(Data entries)
:::::

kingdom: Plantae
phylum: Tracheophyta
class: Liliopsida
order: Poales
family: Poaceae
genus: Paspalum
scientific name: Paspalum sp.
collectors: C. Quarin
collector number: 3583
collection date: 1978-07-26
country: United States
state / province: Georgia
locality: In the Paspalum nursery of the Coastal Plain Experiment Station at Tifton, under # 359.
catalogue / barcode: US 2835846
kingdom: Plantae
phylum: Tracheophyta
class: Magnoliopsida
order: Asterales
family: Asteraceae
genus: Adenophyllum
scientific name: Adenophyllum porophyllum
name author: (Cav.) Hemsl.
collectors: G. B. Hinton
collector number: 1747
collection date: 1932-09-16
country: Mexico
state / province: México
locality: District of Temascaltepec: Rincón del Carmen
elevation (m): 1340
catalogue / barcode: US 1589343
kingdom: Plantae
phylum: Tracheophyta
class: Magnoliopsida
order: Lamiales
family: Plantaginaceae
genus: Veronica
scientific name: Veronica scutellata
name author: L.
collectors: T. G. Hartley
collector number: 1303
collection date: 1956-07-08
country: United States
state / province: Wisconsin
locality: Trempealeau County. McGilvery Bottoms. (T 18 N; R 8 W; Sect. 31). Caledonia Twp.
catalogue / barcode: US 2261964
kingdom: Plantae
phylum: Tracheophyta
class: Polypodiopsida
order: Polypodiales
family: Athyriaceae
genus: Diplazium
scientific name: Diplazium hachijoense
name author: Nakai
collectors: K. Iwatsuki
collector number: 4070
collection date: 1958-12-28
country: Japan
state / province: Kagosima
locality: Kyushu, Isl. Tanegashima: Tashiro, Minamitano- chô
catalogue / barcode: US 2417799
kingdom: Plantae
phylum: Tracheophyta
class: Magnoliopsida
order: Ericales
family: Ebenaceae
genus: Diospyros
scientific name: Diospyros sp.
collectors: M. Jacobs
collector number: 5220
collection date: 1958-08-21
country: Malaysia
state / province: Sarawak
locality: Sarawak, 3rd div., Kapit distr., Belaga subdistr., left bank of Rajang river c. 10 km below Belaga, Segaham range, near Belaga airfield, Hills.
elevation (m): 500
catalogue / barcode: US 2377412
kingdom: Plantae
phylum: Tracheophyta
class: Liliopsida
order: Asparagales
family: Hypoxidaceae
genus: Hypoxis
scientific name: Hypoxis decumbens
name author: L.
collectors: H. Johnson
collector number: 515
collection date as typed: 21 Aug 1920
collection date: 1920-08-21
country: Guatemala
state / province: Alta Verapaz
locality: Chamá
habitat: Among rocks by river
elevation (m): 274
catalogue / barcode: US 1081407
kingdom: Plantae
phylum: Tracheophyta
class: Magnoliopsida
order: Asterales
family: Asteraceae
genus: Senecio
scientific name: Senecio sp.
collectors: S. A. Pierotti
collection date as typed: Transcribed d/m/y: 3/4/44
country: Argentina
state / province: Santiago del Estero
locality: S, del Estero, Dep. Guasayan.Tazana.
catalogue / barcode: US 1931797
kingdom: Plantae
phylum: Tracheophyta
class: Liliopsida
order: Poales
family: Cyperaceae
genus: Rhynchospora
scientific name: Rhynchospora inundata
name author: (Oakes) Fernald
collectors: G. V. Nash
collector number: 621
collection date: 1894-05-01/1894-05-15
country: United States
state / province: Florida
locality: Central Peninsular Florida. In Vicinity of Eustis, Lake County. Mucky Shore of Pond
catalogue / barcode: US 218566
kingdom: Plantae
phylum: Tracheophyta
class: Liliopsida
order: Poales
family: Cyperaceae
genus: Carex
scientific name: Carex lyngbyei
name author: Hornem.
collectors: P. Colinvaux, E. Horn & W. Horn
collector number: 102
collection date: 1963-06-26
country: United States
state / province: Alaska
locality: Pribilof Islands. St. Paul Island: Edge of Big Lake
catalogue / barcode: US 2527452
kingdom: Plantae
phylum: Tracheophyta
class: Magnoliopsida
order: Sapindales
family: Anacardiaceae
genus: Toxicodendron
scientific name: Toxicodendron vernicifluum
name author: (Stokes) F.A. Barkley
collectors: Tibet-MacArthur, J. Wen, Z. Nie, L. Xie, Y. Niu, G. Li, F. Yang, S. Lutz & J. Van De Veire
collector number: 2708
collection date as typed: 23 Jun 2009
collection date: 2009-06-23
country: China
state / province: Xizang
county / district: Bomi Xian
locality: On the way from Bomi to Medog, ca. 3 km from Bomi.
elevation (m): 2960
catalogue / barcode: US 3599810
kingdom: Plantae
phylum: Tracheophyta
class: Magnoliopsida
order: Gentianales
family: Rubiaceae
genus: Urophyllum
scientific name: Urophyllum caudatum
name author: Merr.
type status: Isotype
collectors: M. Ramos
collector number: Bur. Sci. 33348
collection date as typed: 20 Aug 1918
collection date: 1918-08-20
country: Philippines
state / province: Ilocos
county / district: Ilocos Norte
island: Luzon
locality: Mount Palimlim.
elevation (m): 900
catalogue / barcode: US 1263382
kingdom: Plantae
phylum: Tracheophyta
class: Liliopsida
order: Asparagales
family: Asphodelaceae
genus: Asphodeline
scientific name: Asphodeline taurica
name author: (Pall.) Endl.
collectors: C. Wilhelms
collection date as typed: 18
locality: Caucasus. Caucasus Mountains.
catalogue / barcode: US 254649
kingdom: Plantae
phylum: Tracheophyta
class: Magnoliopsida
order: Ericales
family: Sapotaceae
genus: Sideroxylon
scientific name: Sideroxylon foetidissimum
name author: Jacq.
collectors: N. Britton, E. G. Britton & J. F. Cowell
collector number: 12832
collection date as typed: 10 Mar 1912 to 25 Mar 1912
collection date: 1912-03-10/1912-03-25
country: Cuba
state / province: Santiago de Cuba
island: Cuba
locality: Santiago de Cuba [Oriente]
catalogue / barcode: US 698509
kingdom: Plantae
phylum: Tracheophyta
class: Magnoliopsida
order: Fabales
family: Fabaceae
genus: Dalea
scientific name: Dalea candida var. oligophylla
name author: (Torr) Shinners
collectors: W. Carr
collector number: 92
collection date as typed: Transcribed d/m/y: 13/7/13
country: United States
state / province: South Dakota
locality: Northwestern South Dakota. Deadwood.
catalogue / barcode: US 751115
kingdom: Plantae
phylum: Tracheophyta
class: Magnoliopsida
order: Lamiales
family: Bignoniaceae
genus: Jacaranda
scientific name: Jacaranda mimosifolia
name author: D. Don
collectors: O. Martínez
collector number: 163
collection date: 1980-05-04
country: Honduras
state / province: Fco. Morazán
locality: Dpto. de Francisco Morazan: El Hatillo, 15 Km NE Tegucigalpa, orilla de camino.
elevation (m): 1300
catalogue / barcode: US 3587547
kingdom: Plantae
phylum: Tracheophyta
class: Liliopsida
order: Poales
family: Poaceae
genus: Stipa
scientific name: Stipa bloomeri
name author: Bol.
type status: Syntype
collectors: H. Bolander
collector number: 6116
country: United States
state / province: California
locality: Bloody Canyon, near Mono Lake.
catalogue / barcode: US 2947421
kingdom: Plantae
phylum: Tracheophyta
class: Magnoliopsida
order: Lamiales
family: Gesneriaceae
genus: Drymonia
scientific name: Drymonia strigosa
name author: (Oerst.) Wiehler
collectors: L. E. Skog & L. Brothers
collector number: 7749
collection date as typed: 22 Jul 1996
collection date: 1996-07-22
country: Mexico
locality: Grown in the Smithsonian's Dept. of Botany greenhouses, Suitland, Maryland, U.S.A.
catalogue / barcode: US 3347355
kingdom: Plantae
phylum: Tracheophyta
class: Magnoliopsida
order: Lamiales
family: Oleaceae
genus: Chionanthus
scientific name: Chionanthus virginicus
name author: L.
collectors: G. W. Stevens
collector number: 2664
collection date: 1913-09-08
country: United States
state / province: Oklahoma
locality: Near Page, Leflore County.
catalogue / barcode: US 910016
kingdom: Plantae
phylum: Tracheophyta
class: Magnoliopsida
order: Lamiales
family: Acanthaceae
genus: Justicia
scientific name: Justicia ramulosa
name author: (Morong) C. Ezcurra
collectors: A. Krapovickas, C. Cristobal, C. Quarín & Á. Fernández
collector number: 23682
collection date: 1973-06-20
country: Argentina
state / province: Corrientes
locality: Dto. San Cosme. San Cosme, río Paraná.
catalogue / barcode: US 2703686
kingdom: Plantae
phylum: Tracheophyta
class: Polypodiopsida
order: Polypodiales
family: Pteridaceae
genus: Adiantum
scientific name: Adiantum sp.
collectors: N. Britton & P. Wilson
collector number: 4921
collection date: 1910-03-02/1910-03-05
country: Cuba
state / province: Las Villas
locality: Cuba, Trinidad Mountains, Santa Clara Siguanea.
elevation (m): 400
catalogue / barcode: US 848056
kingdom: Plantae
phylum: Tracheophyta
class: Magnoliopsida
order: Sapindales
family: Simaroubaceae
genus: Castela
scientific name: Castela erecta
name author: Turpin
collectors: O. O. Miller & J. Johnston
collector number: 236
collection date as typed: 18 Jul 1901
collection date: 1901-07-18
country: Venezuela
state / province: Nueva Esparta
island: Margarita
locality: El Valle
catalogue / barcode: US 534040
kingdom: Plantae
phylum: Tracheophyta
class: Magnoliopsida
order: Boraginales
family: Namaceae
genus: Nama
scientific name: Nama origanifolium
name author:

:::::

» **Given request**
Reproduce the lines of the items above, beginning with the first line and continuing through the line that contains "state / province: Georgia".

» **Result**
kingdom: Plantae
phylum: Tracheophyta
class: Liliopsida
order: Poales
family: Poaceae
genus: Paspalum
scientific name: Paspalum sp.
collectors: C. Quarin
collector number: 3583
collection date: 1978-07-26
country: United States
state / province: Georgia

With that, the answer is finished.